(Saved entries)
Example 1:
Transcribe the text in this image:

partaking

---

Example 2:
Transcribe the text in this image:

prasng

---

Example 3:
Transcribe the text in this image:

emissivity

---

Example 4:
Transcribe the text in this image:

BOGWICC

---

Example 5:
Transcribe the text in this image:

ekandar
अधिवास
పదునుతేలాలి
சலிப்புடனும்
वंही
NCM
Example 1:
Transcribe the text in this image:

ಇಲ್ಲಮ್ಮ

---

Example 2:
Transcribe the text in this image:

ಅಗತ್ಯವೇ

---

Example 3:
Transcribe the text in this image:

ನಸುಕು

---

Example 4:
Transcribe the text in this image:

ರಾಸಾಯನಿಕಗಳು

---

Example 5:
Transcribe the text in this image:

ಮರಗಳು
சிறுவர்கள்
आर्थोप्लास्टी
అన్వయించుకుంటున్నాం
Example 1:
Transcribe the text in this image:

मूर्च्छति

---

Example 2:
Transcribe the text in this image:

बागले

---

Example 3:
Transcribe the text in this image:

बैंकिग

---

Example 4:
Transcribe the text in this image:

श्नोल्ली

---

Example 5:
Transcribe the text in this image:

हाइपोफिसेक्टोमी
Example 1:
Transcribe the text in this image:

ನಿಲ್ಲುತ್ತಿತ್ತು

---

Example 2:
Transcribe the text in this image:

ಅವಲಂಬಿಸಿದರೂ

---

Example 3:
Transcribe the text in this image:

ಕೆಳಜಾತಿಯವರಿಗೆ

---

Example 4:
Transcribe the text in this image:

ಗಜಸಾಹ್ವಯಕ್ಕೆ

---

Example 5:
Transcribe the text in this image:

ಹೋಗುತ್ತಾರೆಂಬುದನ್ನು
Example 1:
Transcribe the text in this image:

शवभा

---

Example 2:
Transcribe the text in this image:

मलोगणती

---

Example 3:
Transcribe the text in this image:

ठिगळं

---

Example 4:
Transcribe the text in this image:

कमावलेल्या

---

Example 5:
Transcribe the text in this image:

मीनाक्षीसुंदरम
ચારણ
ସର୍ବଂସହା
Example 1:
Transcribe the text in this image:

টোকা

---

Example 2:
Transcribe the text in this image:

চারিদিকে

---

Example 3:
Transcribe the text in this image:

PROMPT
Please transcribe all of the entries precisely.

OUTPUT OF THE TASK
Example 1:
Transcribe the text in this image:

partaking

---

Example 2:
Transcribe the text in this image:

prasng

---

Example 3:
Transcribe the text in this image:

emissivity

---

Example 4:
Transcribe the text in this image:

BOGWICC

---

Example 5:
Transcribe the text in this image:

ekandar
अधिवास
పదునుతేలాలి
சலிப்புடனும்
वंही
NCM
Example 1:
Transcribe the text in this image:

ಇಲ್ಲಮ್ಮ

---

Example 2:
Transcribe the text in this image:

ಅಗತ್ಯವೇ

---

Example 3:
Transcribe the text in this image:

ನಸುಕು

---

Example 4:
Transcribe the text in this image:

ರಾಸಾಯನಿಕಗಳು

---

Example 5:
Transcribe the text in this image:

ಮರಗಳು
சிறுவர்கள்
आर्थोप्लास्टी
అన్వయించుకుంటున్నాం
Example 1:
Transcribe the text in this image:

मूर्च्छति

---

Example 2:
Transcribe the text in this image:

बागले

---

Example 3:
Transcribe the text in this image:

बैंकिग

---

Example 4:
Transcribe the text in this image:

श्नोल्ली

---

Example 5:
Transcribe the text in this image:

हाइपोफिसेक्टोमी
Example 1:
Transcribe the text in this image:

ನಿಲ್ಲುತ್ತಿತ್ತು

---

Example 2:
Transcribe the text in this image:

ಅವಲಂಬಿಸಿದರೂ

---

Example 3:
Transcribe the text in this image:

ಕೆಳಜಾತಿಯವರಿಗೆ

---

Example 4:
Transcribe the text in this image:

ಗಜಸಾಹ್ವಯಕ್ಕೆ

---

Example 5:
Transcribe the text in this image:

ಹೋಗುತ್ತಾರೆಂಬುದನ್ನು
Example 1:
Transcribe the text in this image:

शवभा

---

Example 2:
Transcribe the text in this image:

मलोगणती

---

Example 3:
Transcribe the text in this image:

ठिगळं

---

Example 4:
Transcribe the text in this image:

कमावलेल्या

---

Example 5:
Transcribe the text in this image:

मीनाक्षीसुंदरम
ચારણ
ସର୍ବଂସହା
Example 1:
Transcribe the text in this image:

টোকা

---

Example 2:
Transcribe the text in this image:

চারিদিকে

---

Example 3:
Transcribe the text in this image:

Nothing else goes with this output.